The additional memory usage depends on the number of distinct projects because the grouped aggregation maintains one entry per project.
Test Cases
# Example 1
project = [
[1, 1],
[1, 2],
[1, 3],
[2, 1],
[2, 4]
]
expected = [1] # Project 1 has the most employees
# Single project
project = [
[1, 1],
[1, 2]
]
expected = [1] # Only one project exists
# Tie between projects
project = [
[1, 1],
[1, 2],
[2, 3],
[2, 4]
]
expected = [1, 2] # Both projects have 2 employees
# Every project has one employee
project = [
[1, 1],
[2, 2],
[3, 3]
]
expected = [1, 2, 3] # All tie with count 1
# Larger project dominates
project = [
[1, 1],
[1, 2],
[1, 3],
[1, 4],
[2, 5]
]
expected = [1] # Project 1 clearly largest
# Multiple projects with varying counts
project = [
[1, 1],
[1, 2],
[2, 3],
[3, 4],
[3, 5]
]
expected = [1, 3] # Projects 1 and 3 tie
| Test | Why |
|---|---|
| Example 1 | Validates the basic scenario |
| Single project | Ensures one project is handled correctly |
| Tie between projects | Verifies multiple answers are returned |
| Every project has one employee | Tests full tie case |
| Larger project dominates | Tests clear maximum detection |
| Multiple varying counts | Verifies mixed distributions |
Edge Cases
One important edge case occurs when multiple projects share the same maximum employee count. A common mistake is to use LIMIT 1 or otherwise return only one project. The implementation avoids this issue by selecting all projects whose count equals the maximum value.

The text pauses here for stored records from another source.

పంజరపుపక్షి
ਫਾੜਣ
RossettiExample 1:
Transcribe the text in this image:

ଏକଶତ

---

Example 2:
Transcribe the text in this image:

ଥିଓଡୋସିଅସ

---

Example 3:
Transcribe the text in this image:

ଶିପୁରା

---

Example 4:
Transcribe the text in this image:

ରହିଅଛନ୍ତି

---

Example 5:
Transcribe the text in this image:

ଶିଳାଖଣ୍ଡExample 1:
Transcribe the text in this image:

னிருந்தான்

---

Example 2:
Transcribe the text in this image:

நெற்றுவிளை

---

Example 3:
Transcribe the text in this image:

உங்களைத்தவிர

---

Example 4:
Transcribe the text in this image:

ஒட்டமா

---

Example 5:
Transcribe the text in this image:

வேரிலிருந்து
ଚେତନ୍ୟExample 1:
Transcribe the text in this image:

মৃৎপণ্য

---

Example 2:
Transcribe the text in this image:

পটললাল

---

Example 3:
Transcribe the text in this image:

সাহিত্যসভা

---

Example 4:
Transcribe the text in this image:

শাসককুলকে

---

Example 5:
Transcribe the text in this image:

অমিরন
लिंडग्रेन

Another important case is when there is only a single project in the table. In this scenario, that project is automatically the largest project. The grouping and maximum comparison logic still works correctly because the maximum count is simply the only count present.

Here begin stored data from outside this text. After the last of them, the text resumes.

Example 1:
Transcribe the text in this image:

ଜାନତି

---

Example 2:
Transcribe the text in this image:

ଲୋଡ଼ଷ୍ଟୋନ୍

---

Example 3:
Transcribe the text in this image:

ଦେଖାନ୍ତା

A third edge case happens when every project has exactly one employee. In this situation, every project ties for the maximum count. The query correctly returns all projects because every grouped count equals the global maximum.
A final subtle case involves duplicate employee assignments. The problem guarantees that (project_id, employee_id) is unique, so we never need additional deduplication logic such as COUNT(DISTINCT employee_id). The implementation safely relies on the table constraints.